REQUIRED WORK:
Write out, word for word, every line in the data below from the one containing "Table 2. Additional" to the one containing "Figure 9. Results", both of them included.

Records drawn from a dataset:

•••

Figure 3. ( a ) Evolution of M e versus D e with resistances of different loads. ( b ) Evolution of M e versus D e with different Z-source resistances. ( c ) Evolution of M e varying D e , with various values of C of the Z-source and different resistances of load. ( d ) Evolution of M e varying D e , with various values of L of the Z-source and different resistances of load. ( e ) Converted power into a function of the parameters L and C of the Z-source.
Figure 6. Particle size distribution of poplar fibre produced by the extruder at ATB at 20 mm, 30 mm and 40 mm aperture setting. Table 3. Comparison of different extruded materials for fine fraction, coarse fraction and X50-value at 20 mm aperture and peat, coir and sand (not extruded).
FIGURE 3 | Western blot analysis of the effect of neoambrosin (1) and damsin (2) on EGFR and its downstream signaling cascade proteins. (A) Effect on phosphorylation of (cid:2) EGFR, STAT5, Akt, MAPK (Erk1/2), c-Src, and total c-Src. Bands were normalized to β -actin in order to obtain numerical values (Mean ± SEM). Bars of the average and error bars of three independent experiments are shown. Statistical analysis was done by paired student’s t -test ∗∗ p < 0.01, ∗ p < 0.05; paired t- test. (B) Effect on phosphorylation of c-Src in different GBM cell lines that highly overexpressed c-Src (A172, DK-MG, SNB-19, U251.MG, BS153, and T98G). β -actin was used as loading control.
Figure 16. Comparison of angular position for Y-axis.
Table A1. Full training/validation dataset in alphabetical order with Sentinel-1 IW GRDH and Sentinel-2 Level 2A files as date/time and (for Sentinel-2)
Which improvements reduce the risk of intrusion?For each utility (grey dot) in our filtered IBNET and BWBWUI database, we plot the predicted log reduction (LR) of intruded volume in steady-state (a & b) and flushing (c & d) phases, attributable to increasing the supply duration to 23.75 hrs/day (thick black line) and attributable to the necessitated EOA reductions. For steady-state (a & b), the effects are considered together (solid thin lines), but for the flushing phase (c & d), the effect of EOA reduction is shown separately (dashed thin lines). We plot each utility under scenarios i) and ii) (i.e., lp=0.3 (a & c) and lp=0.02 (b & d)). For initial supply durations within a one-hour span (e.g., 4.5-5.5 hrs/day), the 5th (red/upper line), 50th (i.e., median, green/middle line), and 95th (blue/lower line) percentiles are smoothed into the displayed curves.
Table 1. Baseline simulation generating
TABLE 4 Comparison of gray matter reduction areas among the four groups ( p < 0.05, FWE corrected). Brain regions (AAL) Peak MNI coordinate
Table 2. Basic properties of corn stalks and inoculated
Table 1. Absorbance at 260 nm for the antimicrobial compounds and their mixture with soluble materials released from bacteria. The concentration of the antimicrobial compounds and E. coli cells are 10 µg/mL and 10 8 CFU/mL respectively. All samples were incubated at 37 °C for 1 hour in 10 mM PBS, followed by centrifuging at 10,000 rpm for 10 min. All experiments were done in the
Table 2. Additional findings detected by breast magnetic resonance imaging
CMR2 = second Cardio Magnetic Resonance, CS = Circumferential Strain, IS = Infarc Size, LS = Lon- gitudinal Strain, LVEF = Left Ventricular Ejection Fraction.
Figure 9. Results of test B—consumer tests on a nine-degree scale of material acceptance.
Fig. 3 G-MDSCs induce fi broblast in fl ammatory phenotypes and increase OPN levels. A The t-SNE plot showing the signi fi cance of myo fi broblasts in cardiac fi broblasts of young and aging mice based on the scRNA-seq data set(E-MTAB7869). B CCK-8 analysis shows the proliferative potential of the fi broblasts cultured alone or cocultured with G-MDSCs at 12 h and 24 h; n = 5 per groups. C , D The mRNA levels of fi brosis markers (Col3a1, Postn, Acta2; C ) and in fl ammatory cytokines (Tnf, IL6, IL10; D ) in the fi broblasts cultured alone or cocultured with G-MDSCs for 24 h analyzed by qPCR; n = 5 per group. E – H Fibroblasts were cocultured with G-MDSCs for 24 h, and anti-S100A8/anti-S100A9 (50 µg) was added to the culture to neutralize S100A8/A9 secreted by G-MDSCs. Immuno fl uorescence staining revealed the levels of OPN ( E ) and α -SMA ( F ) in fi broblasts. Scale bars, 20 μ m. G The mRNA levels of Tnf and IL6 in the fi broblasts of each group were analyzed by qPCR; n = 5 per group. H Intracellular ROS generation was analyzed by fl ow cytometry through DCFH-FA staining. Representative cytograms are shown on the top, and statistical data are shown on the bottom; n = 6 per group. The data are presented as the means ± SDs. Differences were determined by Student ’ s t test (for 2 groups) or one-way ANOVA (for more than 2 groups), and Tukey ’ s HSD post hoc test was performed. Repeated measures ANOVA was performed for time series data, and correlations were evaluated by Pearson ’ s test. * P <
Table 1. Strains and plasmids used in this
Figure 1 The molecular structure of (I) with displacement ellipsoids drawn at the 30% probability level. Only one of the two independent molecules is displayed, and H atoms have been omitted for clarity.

•••

SOLUTION TO THE PROBLEM:
Table 2. Additional findings detected by breast magnetic resonance imaging
CMR2 = second Cardio Magnetic Resonance, CS = Circumferential Strain, IS = Infarc Size, LS = Lon- gitudinal Strain, LVEF = Left Ventricular Ejection Fraction.
Figure 9. Results of test B—consumer tests on a nine-degree scale of material acceptance.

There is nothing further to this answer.